“Have you ever experienced love? The kind you’d sacrificeeverythingfor?” She slides her gaze over to me, and all I can do is shrug.
Sienna laughs, the sound hollow and echoing off the buildings around us.
“I’m not surprised your mother didn’t want to share our transgressions. I’m not even shocked to hear that you agreed to take on this role without questioning it. But our crime doesn’t matter. The punishment we’ve received is worse than any crime we could have committed.” She pauses, glaring down at the pavement at our feet as her form flickers with emotion. “So tell me, Revel, great and righteous interim God of Life: How am I supposed to drag my brother away from the one thing that has made him happy in centuries? How am I supposed to condemn him back to this punishment when I know exactly what it costs?”
The raw pain in her voice strips away my defenses. For the first time, I truly see her. Not as the sarcastic, difficult goddess I’ve been sparring with, but as someone who has endured unimaginable suffering. Someone who, despite everything, still loves deeply enough to question her own mission.
“You shouldn’t have to,” I hear myself say, surprised by my own words.
Sienna goes still, her form solidifying as she stares at me. “What?”
“You shouldn’t have to,” I repeat, stronger now. “Either of you. The punishment is cruel. Excessive.”
“That’s...not what I expected you to say.” She drifts closer, suspicious. “You’re the one who’s been pushing to get Sebastian back to Aurelys at any cost.”
I run a hand through my hair, frustrated. “Because that’s my job. That’s what I was told to do. Maintain the balance.”
And haven’t I always done this?

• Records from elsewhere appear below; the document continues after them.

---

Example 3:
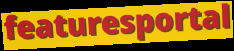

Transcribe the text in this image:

featuresportal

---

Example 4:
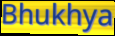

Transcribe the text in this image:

Bhukhya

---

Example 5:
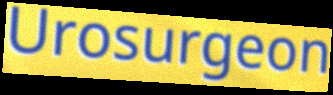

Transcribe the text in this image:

Urosurgeon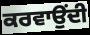
ਕਰਵਾਉਂਦੀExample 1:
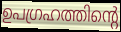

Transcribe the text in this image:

ഉപഗ്രഹത്തിന്റെ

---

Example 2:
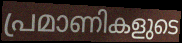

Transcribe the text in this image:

പ്രമാണികളുടെ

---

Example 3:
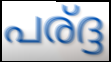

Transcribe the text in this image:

Blindly follow orders, regardless how I truly feel?
“And now?” she presses.
“Now I think the balance can go to hell.” The words feel like blasphemy coming from my lips, but they’re true. “Fifty mortal lifetimes of suffering is not justice. It’s torture.”

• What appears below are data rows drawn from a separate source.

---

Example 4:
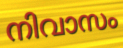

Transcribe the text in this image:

നിവാസം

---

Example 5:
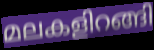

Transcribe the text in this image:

മലകളിറങ്ങിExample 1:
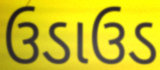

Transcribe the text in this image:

ઉડાઉડ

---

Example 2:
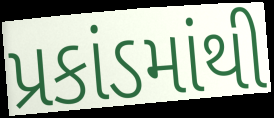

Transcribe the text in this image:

પ્રકાંડમાંથી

Sienna’s form brightens slightly, hope flickering across her features before she masks it. “The Divine Council won’t see it that way.”
“Then the Divine Council is wrong.” I step forward, my hand passing through her arm as I instinctively try to touch her. The cold sensation sends electricity up my spine. “I’ve spent weeks watching you both. Seeing what this punishment has done to you. It’s enough, Sienna. It’s been enough for a long time. I only wish I realized it sooner.”
She looks at me with an expression I can’t quite read. “Why do you suddenly care? We’re barely even friends. You stand to gain more if Sebastian and I are exiled or destroyed.”
I laugh, the sound echoing in the empty alley. “Friends? No. We’re not friends.” I step closer to her spectral form, close enough that I can see the individual lashes around her sage eyes. “But I think I stand to lose more going against you than anything else.”
Surprise flashes across her face, followed quickly by wariness. “Don’t mock me, Revel. Not here. Not about this.”
“I’m not mocking you.” My voice drops lower. “I’m saying that watching you, learning about you—it’s changing things. Changing me.”
Her form wavers, becoming less distinct. A defense mechanism, I’ve learned. She does this when emotions threaten to overwhelm her.
“You don’t even like me,” she whispers.
“I didn’t understand you,” I correct her, carefully using past tense. “There’s a difference.”
For a long moment, we stand there in silence, a god and a goddess’s ghost on a dirty New York street where she bled out alone. The weight of centuries hangs between us.
Finally, Sienna speaks, her voice barely audible. “If we defy the council, if we try to help Sebastian stay with Jovie...we could both be punished.”
“I know.”
“You could lose everything.”
I nod once. “I know that, too.”
She drifts slightly closer. “Why would you risk that? For Sebastian? For me?”
For me. She says it so skeptically. As if no one has ever gone out of their way for her. Like no one has bothered to step into the fray for her.
And maybe that’s been true. But not anymore.
I look at the spot where she last died, then back at her ghostly face. “Because some things are worth the risk. Because I’m starting to think the rules we’ve both followed for so long might be wrong.”